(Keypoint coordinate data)
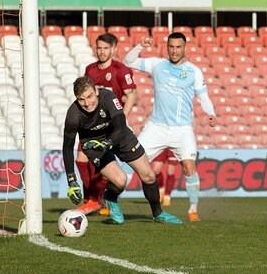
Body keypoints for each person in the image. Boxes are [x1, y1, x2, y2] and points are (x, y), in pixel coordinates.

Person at [124, 32, 217, 222]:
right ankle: (111, 202)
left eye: (178, 47)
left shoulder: (194, 71)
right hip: (156, 127)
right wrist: (140, 46)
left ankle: (192, 210)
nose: (174, 51)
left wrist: (211, 113)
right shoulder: (157, 65)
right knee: (130, 161)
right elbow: (128, 61)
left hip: (182, 130)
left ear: (184, 48)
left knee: (189, 167)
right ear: (167, 47)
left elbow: (203, 97)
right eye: (171, 47)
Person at [63, 76, 181, 224]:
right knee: (120, 181)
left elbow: (120, 126)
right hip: (94, 144)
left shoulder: (108, 97)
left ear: (96, 91)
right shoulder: (73, 115)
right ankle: (111, 198)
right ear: (76, 99)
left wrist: (108, 143)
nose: (87, 103)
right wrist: (72, 181)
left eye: (90, 96)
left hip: (119, 136)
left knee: (149, 176)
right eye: (81, 99)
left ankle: (158, 213)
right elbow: (67, 148)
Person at [75, 32, 138, 216]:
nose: (102, 52)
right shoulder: (90, 70)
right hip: (92, 123)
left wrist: (121, 119)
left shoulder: (121, 70)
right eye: (99, 48)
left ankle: (98, 199)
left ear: (114, 49)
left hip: (110, 126)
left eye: (105, 48)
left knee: (102, 167)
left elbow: (132, 96)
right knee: (81, 159)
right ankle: (91, 199)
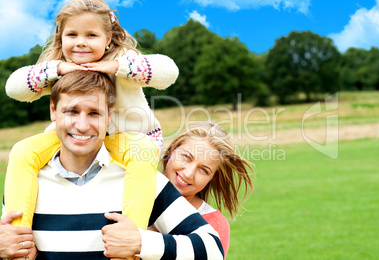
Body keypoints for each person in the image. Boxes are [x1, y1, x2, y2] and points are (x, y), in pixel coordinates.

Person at [1, 70, 223, 259]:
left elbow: (213, 248)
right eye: (71, 111)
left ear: (109, 116)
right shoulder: (28, 182)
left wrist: (142, 243)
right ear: (53, 110)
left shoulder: (143, 180)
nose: (82, 125)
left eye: (95, 113)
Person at [4, 0, 179, 231]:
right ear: (61, 37)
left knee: (143, 152)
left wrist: (118, 67)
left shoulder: (122, 61)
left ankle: (131, 233)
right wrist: (56, 69)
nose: (81, 43)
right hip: (71, 138)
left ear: (107, 39)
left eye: (91, 35)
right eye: (72, 35)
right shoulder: (58, 67)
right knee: (22, 151)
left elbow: (169, 72)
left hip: (127, 138)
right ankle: (17, 232)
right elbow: (13, 88)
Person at [159, 121, 255, 258]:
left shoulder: (214, 225)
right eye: (186, 157)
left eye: (204, 170)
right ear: (171, 150)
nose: (188, 174)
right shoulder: (128, 192)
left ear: (213, 178)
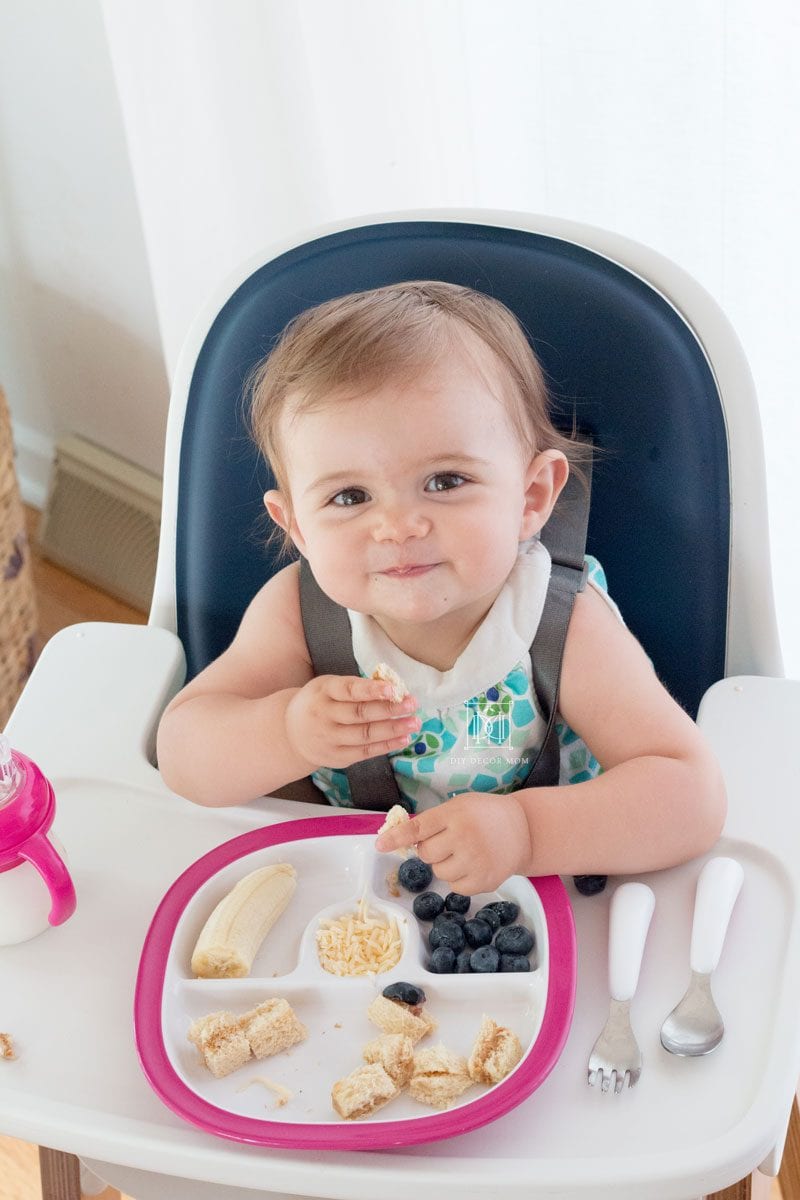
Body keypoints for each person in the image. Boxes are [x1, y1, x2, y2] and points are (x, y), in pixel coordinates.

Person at [156, 281, 726, 895]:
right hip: (351, 896)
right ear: (296, 526)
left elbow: (691, 794)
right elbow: (185, 756)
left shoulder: (559, 624)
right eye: (349, 497)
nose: (398, 527)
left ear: (531, 497)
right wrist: (286, 731)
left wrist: (526, 832)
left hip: (540, 893)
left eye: (445, 481)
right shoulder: (301, 615)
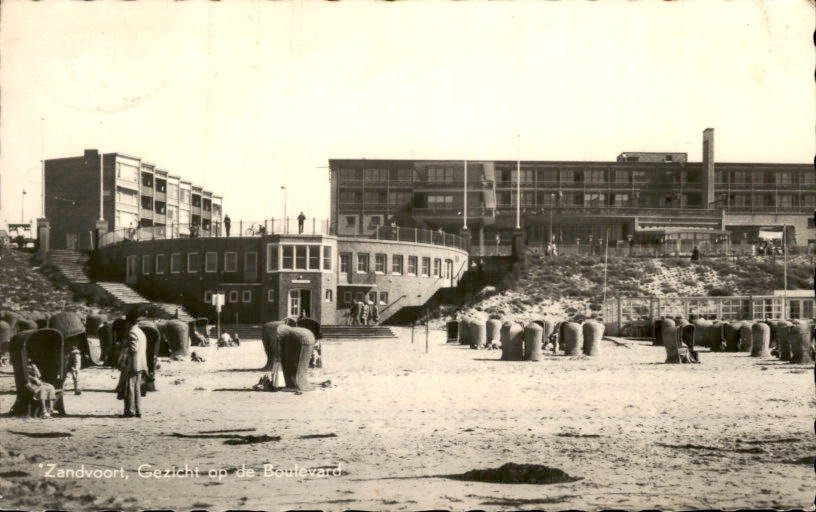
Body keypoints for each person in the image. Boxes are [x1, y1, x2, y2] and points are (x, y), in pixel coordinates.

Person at [117, 308, 148, 418]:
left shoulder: (132, 332)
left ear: (129, 322)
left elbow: (133, 349)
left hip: (132, 364)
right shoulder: (140, 332)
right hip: (140, 364)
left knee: (129, 387)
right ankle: (137, 410)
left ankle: (129, 411)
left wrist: (124, 349)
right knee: (136, 388)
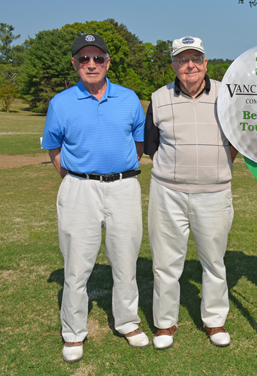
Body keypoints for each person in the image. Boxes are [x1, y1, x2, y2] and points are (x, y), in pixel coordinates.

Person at [42, 34, 149, 363]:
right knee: (76, 266)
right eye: (84, 59)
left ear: (108, 62)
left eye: (98, 58)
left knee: (125, 260)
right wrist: (81, 177)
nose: (91, 64)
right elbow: (54, 149)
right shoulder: (60, 102)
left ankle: (128, 323)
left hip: (124, 188)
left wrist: (115, 171)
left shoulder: (129, 98)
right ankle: (73, 332)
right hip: (79, 190)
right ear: (74, 63)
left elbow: (139, 144)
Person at [144, 36, 238, 350]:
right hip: (167, 193)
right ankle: (165, 325)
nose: (190, 65)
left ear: (205, 62)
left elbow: (237, 140)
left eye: (195, 58)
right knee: (166, 263)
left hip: (214, 192)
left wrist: (215, 168)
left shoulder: (226, 94)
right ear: (173, 65)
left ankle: (215, 322)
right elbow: (152, 147)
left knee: (213, 261)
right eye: (182, 60)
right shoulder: (159, 98)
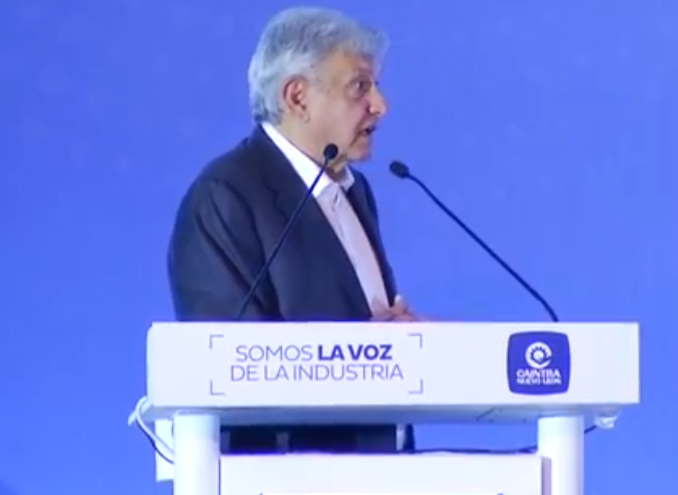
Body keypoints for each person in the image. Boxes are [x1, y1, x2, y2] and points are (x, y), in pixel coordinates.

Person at [167, 6, 417, 454]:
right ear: (297, 97)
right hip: (287, 472)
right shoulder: (226, 196)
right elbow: (230, 365)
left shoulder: (353, 190)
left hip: (385, 469)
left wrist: (404, 340)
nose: (381, 105)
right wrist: (367, 352)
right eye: (360, 86)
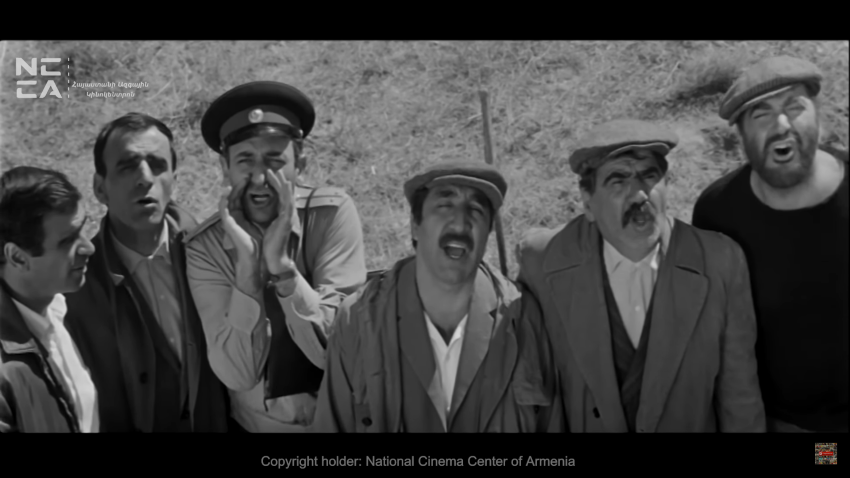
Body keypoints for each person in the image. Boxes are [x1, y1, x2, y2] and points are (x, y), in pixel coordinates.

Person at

_Exercise_.
Please set down exactly the lines from the first line of the data above through the line with "left ear: (184, 48)", both included, leaving out the pictures.

_Response area_.
Body keypoints for each person in the image. Boxes are [x1, y1, x2, y2] and points are (x, y), in pixel coordinates.

Person at [124, 32, 217, 222]:
right ankle: (111, 202)
left eye: (178, 47)
left shoulder: (194, 71)
right hip: (156, 127)
right wrist: (140, 46)
left ankle: (192, 210)
nose: (174, 51)
left wrist: (211, 113)
right shoulder: (157, 65)
right knee: (130, 161)
right elbow: (128, 61)
left hip: (182, 130)
left ear: (184, 48)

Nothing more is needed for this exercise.